> _EXERCISE INPUTS_
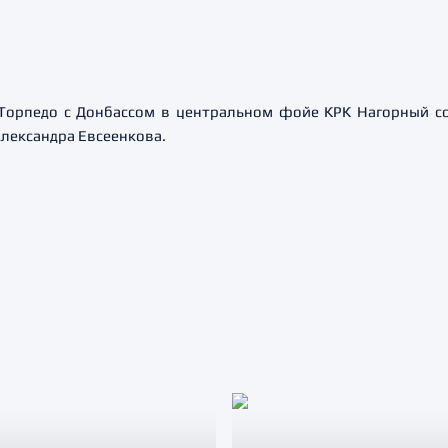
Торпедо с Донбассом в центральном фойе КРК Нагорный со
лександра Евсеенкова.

==

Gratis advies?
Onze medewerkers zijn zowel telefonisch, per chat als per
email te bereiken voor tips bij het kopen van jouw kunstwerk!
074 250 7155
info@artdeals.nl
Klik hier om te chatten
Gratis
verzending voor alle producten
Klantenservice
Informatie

* * *

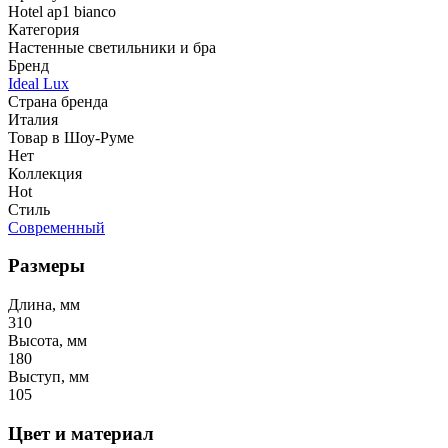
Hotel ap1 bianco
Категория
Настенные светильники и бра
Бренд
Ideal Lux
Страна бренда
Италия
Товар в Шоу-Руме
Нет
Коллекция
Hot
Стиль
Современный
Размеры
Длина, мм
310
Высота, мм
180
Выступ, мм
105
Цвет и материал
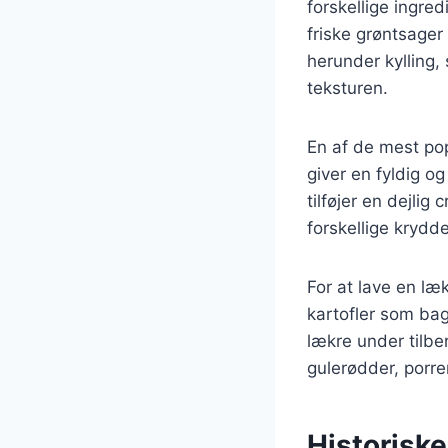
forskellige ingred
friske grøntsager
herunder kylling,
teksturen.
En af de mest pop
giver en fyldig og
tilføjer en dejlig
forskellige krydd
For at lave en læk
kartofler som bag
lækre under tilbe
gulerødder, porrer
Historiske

> _PROBLEM DESCRIPTION_
The entries above hold a line with "Торпедо с Донбассом" and a later line with "лександра Евсеенкова.". Write out exactly those lines and all lines between, nothing more.

> _YOUR SOLUTION_
Торпедо с Донбассом в центральном фойе КРК Нагорный со
лександра Евсеенкова.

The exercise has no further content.